**Stated exercise**
Could you render every line of the rows below as a numbered list, leaving out any blank lines?

**Material**
--- --- ---
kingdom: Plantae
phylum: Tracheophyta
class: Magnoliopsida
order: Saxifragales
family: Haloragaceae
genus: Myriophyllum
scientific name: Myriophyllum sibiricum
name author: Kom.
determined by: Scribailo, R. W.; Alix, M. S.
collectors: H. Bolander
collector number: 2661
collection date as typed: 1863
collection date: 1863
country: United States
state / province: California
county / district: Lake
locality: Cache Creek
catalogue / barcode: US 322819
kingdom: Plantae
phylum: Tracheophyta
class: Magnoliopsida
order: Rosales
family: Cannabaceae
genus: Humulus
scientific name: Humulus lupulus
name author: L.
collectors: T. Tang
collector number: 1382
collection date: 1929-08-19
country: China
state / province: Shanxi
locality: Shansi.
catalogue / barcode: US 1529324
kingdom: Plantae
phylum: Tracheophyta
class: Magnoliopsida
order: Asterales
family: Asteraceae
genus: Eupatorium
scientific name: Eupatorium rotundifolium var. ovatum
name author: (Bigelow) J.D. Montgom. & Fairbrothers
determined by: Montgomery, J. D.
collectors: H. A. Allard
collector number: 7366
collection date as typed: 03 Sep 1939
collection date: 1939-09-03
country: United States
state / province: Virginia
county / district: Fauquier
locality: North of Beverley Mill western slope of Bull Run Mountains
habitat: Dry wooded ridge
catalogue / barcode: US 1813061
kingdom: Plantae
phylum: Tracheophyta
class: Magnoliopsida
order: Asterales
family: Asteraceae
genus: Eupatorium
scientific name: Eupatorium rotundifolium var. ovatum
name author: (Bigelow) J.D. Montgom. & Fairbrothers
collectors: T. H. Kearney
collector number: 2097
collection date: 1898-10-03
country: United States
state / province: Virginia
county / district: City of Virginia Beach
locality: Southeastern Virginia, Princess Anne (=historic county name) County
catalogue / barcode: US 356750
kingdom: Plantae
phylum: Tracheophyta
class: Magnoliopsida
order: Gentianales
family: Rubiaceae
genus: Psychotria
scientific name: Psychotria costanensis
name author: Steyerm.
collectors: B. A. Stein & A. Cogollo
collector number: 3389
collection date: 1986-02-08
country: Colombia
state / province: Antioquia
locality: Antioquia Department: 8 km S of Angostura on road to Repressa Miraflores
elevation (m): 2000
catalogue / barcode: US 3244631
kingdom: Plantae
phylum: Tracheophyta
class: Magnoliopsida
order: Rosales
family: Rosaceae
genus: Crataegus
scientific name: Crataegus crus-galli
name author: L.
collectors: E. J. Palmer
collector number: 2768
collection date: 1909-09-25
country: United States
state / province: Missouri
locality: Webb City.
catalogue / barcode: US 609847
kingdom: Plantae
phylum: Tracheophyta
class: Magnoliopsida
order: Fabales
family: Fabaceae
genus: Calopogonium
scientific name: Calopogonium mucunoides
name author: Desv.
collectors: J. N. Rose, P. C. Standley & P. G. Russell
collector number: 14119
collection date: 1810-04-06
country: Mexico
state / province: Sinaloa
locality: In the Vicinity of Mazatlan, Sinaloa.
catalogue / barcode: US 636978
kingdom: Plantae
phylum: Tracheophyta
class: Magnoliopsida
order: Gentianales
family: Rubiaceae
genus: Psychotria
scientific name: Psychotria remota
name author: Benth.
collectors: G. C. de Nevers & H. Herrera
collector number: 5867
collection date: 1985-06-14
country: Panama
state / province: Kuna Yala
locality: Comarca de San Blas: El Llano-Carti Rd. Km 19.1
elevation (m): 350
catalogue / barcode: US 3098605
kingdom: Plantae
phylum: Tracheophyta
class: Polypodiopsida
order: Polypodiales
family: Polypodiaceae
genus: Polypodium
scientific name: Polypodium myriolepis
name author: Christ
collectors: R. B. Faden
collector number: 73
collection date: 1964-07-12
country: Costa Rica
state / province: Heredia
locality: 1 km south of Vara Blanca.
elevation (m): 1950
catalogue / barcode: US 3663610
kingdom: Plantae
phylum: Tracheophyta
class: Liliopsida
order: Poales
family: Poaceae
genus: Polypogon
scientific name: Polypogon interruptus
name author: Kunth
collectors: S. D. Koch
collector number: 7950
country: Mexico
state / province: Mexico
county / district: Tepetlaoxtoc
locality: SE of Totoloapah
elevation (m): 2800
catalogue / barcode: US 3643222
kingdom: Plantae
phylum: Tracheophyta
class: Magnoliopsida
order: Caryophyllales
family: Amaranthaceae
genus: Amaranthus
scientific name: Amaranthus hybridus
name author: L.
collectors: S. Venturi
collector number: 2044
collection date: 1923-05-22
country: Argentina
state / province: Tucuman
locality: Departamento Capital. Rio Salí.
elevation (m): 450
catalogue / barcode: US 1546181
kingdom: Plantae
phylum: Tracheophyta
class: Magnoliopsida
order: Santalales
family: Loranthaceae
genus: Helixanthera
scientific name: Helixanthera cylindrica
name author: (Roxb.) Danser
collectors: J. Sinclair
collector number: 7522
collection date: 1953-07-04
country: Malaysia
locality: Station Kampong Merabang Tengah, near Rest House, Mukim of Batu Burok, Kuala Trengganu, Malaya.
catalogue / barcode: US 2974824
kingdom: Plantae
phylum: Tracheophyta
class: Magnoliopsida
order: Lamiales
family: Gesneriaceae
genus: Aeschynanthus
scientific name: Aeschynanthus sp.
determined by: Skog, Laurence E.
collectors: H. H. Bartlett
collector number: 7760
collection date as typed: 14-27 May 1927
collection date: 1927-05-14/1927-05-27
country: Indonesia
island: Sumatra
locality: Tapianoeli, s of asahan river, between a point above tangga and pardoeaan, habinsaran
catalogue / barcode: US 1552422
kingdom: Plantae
--- --- ---
**The answer**
1. kingdom: Plantae
2. phylum: Tracheophyta
3. class: Magnoliopsida
4. order: Saxifragales
5. family: Haloragaceae
6. genus: Myriophyllum
7. scientific name: Myriophyllum sibiricum
8. name author: Kom.
9. determined by: Scribailo, R. W.; Alix, M. S.
10. collectors: H. Bolander
11. collector number: 2661
12. collection date as typed: 1863
13. collection date: 1863
14. country: United States
15. state / province: California
16. county / district: Lake
17. locality: Cache Creek
18. catalogue / barcode: US 322819
19. kingdom: Plantae
20. phylum: Tracheophyta
21. class: Magnoliopsida
22. order: Rosales
23. family: Cannabaceae
24. genus: Humulus
25. scientific name: Humulus lupulus
26. name author: L.
27. collectors: T. Tang
28. collector number: 1382
29. collection date: 1929-08-19
30. country: China
31. state / province: Shanxi
32. locality: Shansi.
33. catalogue / barcode: US 1529324
34. kingdom: Plantae
35. phylum: Tracheophyta
36. class: Magnoliopsida
37. order: Asterales
38. family: Asteraceae
39. genus: Eupatorium
40. scientific name: Eupatorium rotundifolium var. ovatum
41. name author: (Bigelow) J.D. Montgom. & Fairbrothers
42. determined by: Montgomery, J. D.
43. collectors: H. A. Allard
44. collector number: 7366
45. collection date as typed: 03 Sep 1939
46. collection date: 1939-09-03
47. country: United States
48. state / province: Virginia
49. county / district: Fauquier
50. locality: North of Beverley Mill western slope of Bull Run Mountains
51. habitat: Dry wooded ridge
52. catalogue / barcode: US 1813061
53. kingdom: Plantae
54. phylum: Tracheophyta
55. class: Magnoliopsida
56. order: Asterales
57. family: Asteraceae
58. genus: Eupatorium
59. scientific name: Eupatorium rotundifolium var. ovatum
60. name author: (Bigelow) J.D. Montgom. & Fairbrothers
61. collectors: T. H. Kearney
62. collector number: 2097
63. collection date: 1898-10-03
64. country: United States
65. state / province: Virginia
66. county / district: City of Virginia Beach
67. locality: Southeastern Virginia, Princess Anne (=historic county name) County
68. catalogue / barcode: US 356750
69. kingdom: Plantae
70. phylum: Tracheophyta
71. class: Magnoliopsida
72. order: Gentianales
73. family: Rubiaceae
74. genus: Psychotria
75. scientific name: Psychotria costanensis
76. name author: Steyerm.
77. collectors: B. A. Stein & A. Cogollo
78. collector number: 3389
79. collection date: 1986-02-08
80. country: Colombia
81. state / province: Antioquia
82. locality: Antioquia Department: 8 km S of Angostura on road to Repressa Miraflores
83. elevation (m): 2000
84. catalogue / barcode: US 3244631
85. kingdom: Plantae
86. phylum: Tracheophyta
87. class: Magnoliopsida
88. order: Rosales
89. family: Rosaceae
90. genus: Crataegus
91. scientific name: Crataegus crus-galli
92. name author: L.
93. collectors: E. J. Palmer
94. collector number: 2768
95. collection date: 1909-09-25
96. country: United States
97. state / province: Missouri
98. locality: Webb City.
99. catalogue / barcode: US 609847
100. kingdom: Plantae
101. phylum: Tracheophyta
102. class: Magnoliopsida
103. order: Fabales
104. family: Fabaceae
105. genus: Calopogonium
106. scientific name: Calopogonium mucunoides
107. name author: Desv.
108. collectors: J. N. Rose, P. C. Standley & P. G. Russell
109. collector number: 14119
110. collection date: 1810-04-06
111. country: Mexico
112. state / province: Sinaloa
113. locality: In the Vicinity of Mazatlan, Sinaloa.
114. catalogue / barcode: US 636978
115. kingdom: Plantae
116. phylum: Tracheophyta
117. class: Magnoliopsida
118. order: Gentianales
119. family: Rubiaceae
120. genus: Psychotria
121. scientific name: Psychotria remota
122. name author: Benth.
123. collectors: G. C. de Nevers & H. Herrera
124. collector number: 5867
125. collection date: 1985-06-14
126. country: Panama
127. state / province: Kuna Yala
128. locality: Comarca de San Blas: El Llano-Carti Rd. Km 19.1
129. elevation (m): 350
130. catalogue / barcode: US 3098605
131. kingdom: Plantae
132. phylum: Tracheophyta
133. class: Polypodiopsida
134. order: Polypodiales
135. family: Polypodiaceae
136. genus: Polypodium
137. scientific name: Polypodium myriolepis
138. name author: Christ
139. collectors: R. B. Faden
140. collector number: 73
141. collection date: 1964-07-12
142. country: Costa Rica
143. state / province: Heredia
144. locality: 1 km south of Vara Blanca.
145. elevation (m): 1950
146. catalogue / barcode: US 3663610
147. kingdom: Plantae
148. phylum: Tracheophyta
149. class: Liliopsida
150. order: Poales
151. family: Poaceae
152. genus: Polypogon
153. scientific name: Polypogon interruptus
154. name author: Kunth
155. collectors: S. D. Koch
156. collector number: 7950
157. country: Mexico
158. state / province: Mexico
159. county / district: Tepetlaoxtoc
160. locality: SE of Totoloapah
161. elevation (m): 2800
162. catalogue / barcode: US 3643222
163. kingdom: Plantae
164. phylum: Tracheophyta
165. class: Magnoliopsida
166. order: Caryophyllales
167. family: Amaranthaceae
168. genus: Amaranthus
169. scientific name: Amaranthus hybridus
170. name author: L.
171. collectors: S. Venturi
172. collector number: 2044
173. collection date: 1923-05-22
174. country: Argentina
175. state / province: Tucuman
176. locality: Departamento Capital. Rio Salí.
177. elevation (m): 450
178. catalogue / barcode: US 1546181
179. kingdom: Plantae
180. phylum: Tracheophyta
181. class: Magnoliopsida
182. order: Santalales
183. family: Loranthaceae
184. genus: Helixanthera
185. scientific name: Helixanthera cylindrica
186. name author: (Roxb.) Danser
187. collectors: J. Sinclair
188. collector number: 7522
189. collection date: 1953-07-04
190. country: Malaysia
191. locality: Station Kampong Merabang Tengah, near Rest House, Mukim of Batu Burok, Kuala Trengganu, Malaya.
192. catalogue / barcode: US 2974824
193. kingdom: Plantae
194. phylum: Tracheophyta
195. class: Magnoliopsida
196. order: Lamiales
197. family: Gesneriaceae
198. genus: Aeschynanthus
199. scientific name: Aeschynanthus sp.
200. determined by: Skog, Laurence E.
201. collectors: H. H. Bartlett
202. collector number: 7760
203. collection date as typed: 14-27 May 1927
204. collection date: 1927-05-14/1927-05-27
205. country: Indonesia
206. island: Sumatra
207. locality: Tapianoeli, s of asahan river, between a point above tangga and pardoeaan, habinsaran
208. catalogue / barcode: US 1552422
209. kingdom: Plantae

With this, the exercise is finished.